[TEXTE FOURNI]:
◇ ◇ ◇

Sycomore a lancé fin 2018 une campagne d'engagement actionnarial sur le thème de l'égalité professionnelle entre les femmes et les hommes. Sara Carvalho de Oliveira, analyste ESG au sein de la société de gestion, revient sur le déroulement et le bilan de ces dialogues.  

Quels enjeux ont motivé le lancement de cette campagne ?

Aujourd’hui, si l’on regarde les plus grandes capitalisations aux Etats-Unis (S&P 500) et en Europe (S&P Europe 350), il n’y a encore que 5 % de femmes parmi les CEO. Plus généralement dans le secteur privé, moins d’un tiers des postes de direction et de cadres intermédiaires sont occupés par des femmes au niveau global. Évidemment, ces chiffres varient selon les régions, mais le constat général reste largement partagé : les progrès en matière d’égalité professionnelle entre hommes et femmes, s’ils existent, sont encore trop lents et ne sont pas à la hauteur de l’enjeu, qui a des implications pour l’égalité hommes femmes dans la société et plus largement pour le développement durable.

Si l’on applique l’exercice à nos portefeuilles ISR, l’observation est sans surprise assez similaire, avec en moyenne 15 % de femmes dans les comités exécutifs des entreprises dans lesquelles nous investissons, contre 14 % pour l’ensemble des valeurs de l’EuroStoxx. Cet indicateur apparait d’ailleurs dans nos reportings annuels sur la performance ESG de nos fonds car avoir des femmes au plus haut niveau de l’entreprise est un réel vecteur d’égalité entre hommes et femmes dans le reste de l’organisation. Ceci justifie d’autant plus le choix de faire de cette thématique un axe fort de notre politique d’engagement actionnarial.

Il est également question d’enjeux économiques…

L’un des chiffres les plus symboliques est celui auquel est parvenu le McKinsey Global Institute, qui a estimé que si chaque pays dans le monde atteignait le niveau d’égalité des sexes du pays le plus avancé dans sa région, cela ajouterait 12 000 milliards de dollars au PIB mondial d’ici 2025. À un niveau plus micro, de nombreuses études ont montré l’apport de la diversité cognitive dans la performance des organisations : , celles qui présentent une plus grande mixité démontrent une plus grande capacité à innover ou à anticiper les risques.

Concrètement, comment se déroule l’engagement actionnarial sur ce sujet ?

Nous avons identifié trois leviers d’action. Le premier est le dialogue que nous entretenons avec les entreprises depuis de nombreuses années. Il s’agit d’aborder aussi souvent que possible ce sujet au cours de ces dialogues et pas uniquement avec des interlocuteurs ESG mais également avec les directeurs financiers par exemple. L’objectif est de montrer aux entreprises l’importance que nous y accordons en tant qu’actionnaire et de les encourager à progresser.

◇ ◇ ◇

[DONNÉES FOURNIES]:
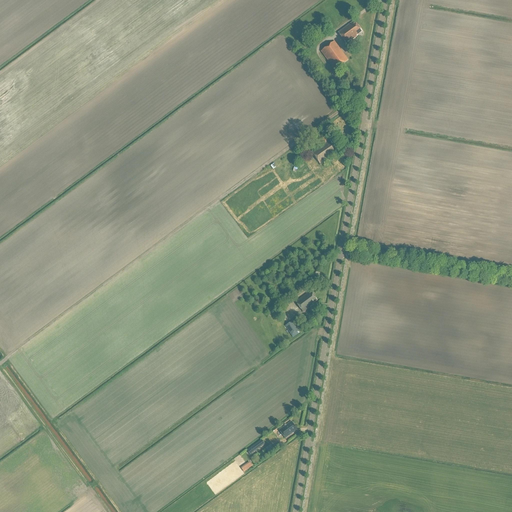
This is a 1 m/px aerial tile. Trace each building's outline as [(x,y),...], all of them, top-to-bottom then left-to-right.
[(362,32),(357,24),(356,23),(354,25),(353,23),(338,33),(347,44),(358,36),(357,36),(362,32)] [(335,41),(321,52),(334,70),(348,60),(335,41)] [(321,165),(340,152),(333,141),(329,143),(325,138),(322,140),(325,144),(312,152),(321,165)] [(309,293),(296,302),(303,313),(310,308),(310,307),(313,305),(312,304),(317,301),(311,293),(310,294),(309,293)] [(293,322),(286,326),(291,335),(298,331),(293,322)] [(297,430),(291,422),(279,430),(285,438),(297,430)] [(265,445),(262,440),(247,451),(250,455),(265,445)] [(244,473),(252,467),(249,463),(241,469),(244,473)]
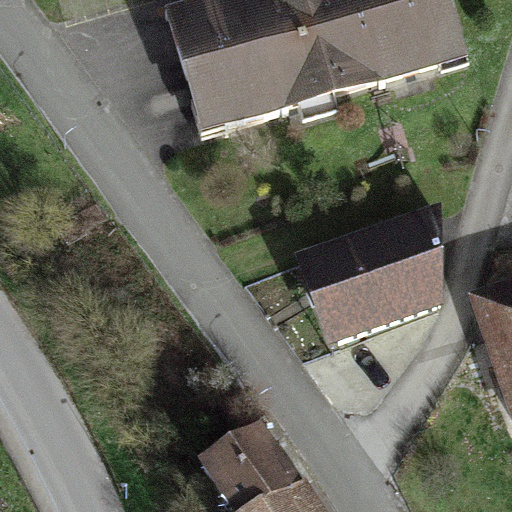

◇ ◇ ◇

[CONSIGNES]:
1. D'après le texte sur l'égalité professionnelle, quelle est la part moyenne de femmes dans les comités exécutifs des entreprises des portefeuilles ISR de Sycomore ?
2. Rédigez, s'il vous plaît, la suite du texte sur l'égalité professionnelle à partir de sa dernière phrase.

[RÉPONSES PAR CONSIGNE]:
1. 15 % en moyenne.

2.
Ensuite et pour aller plus loin, nous avons réalisé des entretiens entièrement dédiés au sujet afin de passer en revue les différentes dimensions associées à la thématique : la gouvernance et la stratégie, la mesure et l’analyse de la performance, les actions qu’il est possible d’entreprendre pour faciliter l’accession des femmes aux postes de direction, en s’inspirant par exemple d’initiatives déjà existantes au sein d’autres compagnies, ainsi que la communication et la transparence. Cela nous permet d’approfondir notre compréhension du sujet et des difficultés rencontrées et de communiquer aux entreprises des axes d’amélioration.  

Enfin, le dernier levier consiste à s’associer à d’autres acteurs pour mener des actions collaboratives. Fin 2019, nous nous sommes par exemple associés à 65 autres investisseurs internationaux, représentant 4 000 milliards d’euros d’actifs sous gestion, pour cosigner une déclaration commune envoyée à plus de 1000 entreprises pour les inciter à s’engager à agir pour l’égalité entre hommes et femmes en signant les Women’s Empowerment Principles des Nations Unies.  

Cette thématique transparaît également dans votre politique de vote…

Nous avons intégré depuis quatre ans le critère de diversité hommes/femmes à notre politique de vote et nous prononçons notamment contre les nominations de nouveaux administrateurs masculins dans les conseils n’ayant pas atteint 40 % de femmes. Cependant, les résolutions proposées en Assemblée Générale ne permettent pas de s’exprimer directement sur la question de la promotion des femmes dans le management à tous les niveaux de l’entreprise. C’est pour cela que le dialogue est essentiel pour agir sur ce sujet.

Globalement, quel est le profil des entreprises avec lesquelles vous avez dialogué ?

Notre souhait était d’avoir un échantillon aussi divers que possible, à la fois en termes de taille, de secteur d’activité et de zone géographique, représentatif de nos portefeuilles et surtout varié dans le niveau de maturité des entreprises. L’idée étant de s’inscrire dans une dynamique de partage des bonnes pratiques, il était essentiel de s’adresser à des acteurs en pointe pour avoir leurs retours d’expérience, comprendre ce qui avait marché…mais aussi à des acteurs moins avancés afin de diffuser ces démarches exemplaires.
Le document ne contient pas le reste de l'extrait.